The goal of this exercise and a few subsequent exercises is to explore supply and demand in particular contexts. You should get comfortable with the model in some familiar settings and from there learn about some settings that are perhaps less familiar but are important to understand. We will consider some basic questions to explore. The answers will vary from context to context.
Here are the questions. Are markets always in competitive equilibrium? Or is it possible for trade to occur in disequilibrium? If disequilibrium trade is possible, how long does it take for price to adjust to the competitive equilibrium? Do we ultimately get to the competitive equilibrium price or are we routinely in a process of price adjustment? Do all agents face the same price or do some face different prices?
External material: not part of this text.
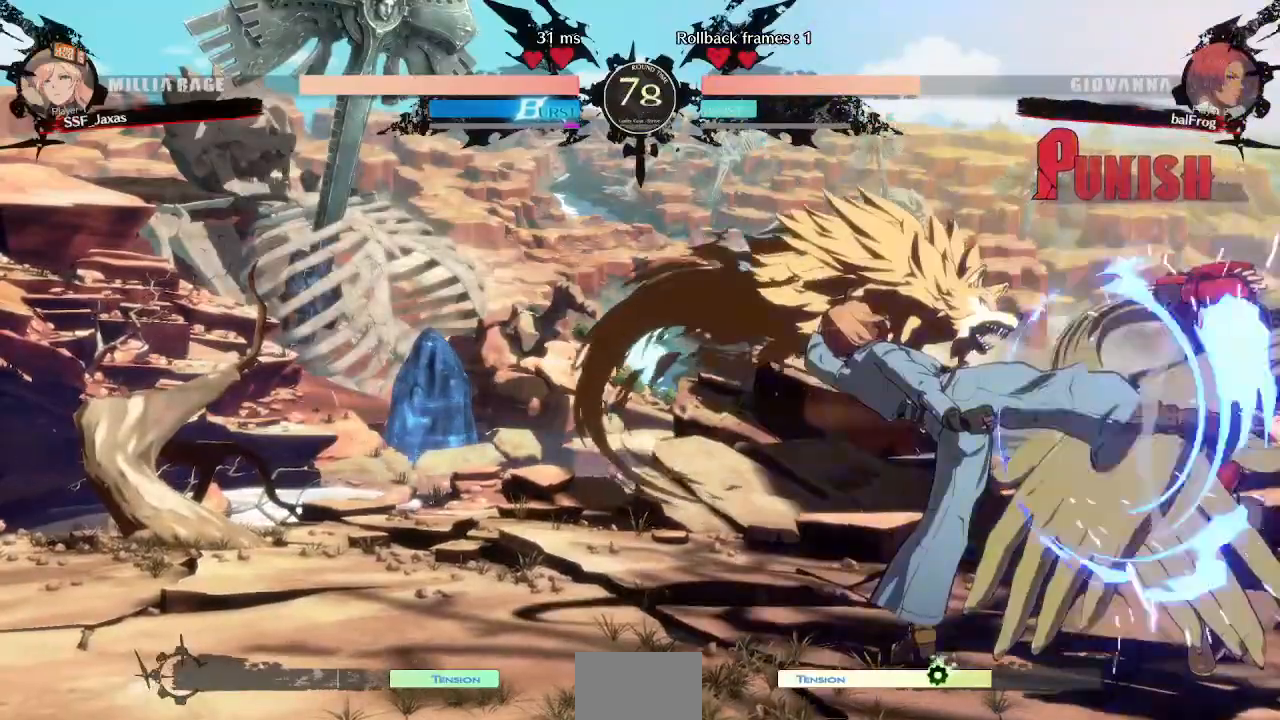
{"dt_ms": 480, "buttons": ["SQUARE", "TRIANGLE", "DPAD_DOWN", "DPAD_RIGHT"], "events": [[240, "DPAD_DOWN", "down"], [280, "SQUARE", "down"], [280, "TRIANGLE", "down"]]}
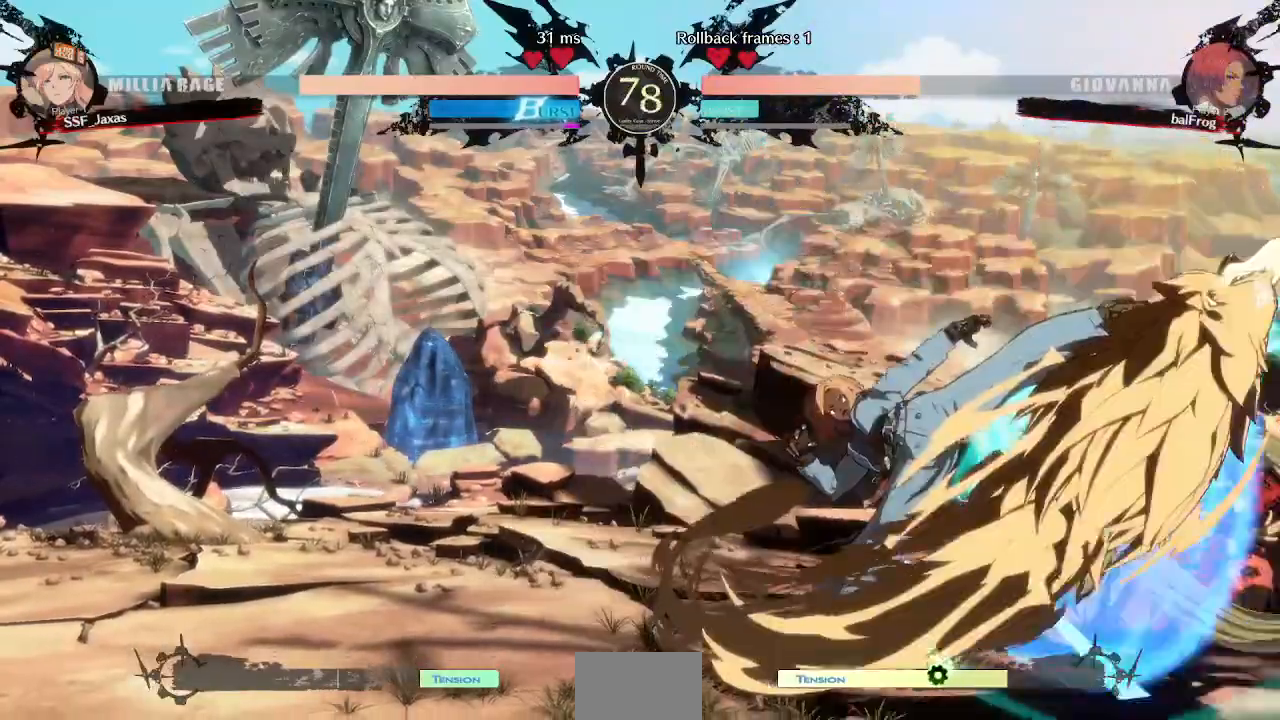
{"dt_ms": 520, "buttons": ["DPAD_UP", "DPAD_RIGHT"], "events": [[360, "SQUARE", "up"], [400, "TRIANGLE", "up"], [440, "DPAD_DOWN", "up"], [520, "DPAD_UP", "down"]]}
Two fundamental assumptions underlie the model of competitive equilibrium. First, it is assumed that buyers and sellers have complete and perfect information. They know all the prices that prevail as well as the qualities of all the goods and services that are traded. This is a strong assumption. We'll examine its implications by considering when it doesn't hold exactly. Second, it is assumed that trade itself is costless, in other words, that resources are not used up in transactions. This too is a strong assumption.
Let's begin by considering your own experiences as a buyer or, if you prefer, your parents' experiences as buyers. To make the writing more familiar, we'll say "you" and "your" to refer to both cases and you can respond appropriately as you see fit.
Consider different things you purchase: groceries, gasoline, electronics, clothing, etc. Feel free to expand this list to account for your own buying behavior. Do you have a favorite store to buy a certain type of item, or do you buy simply by looking for the best price?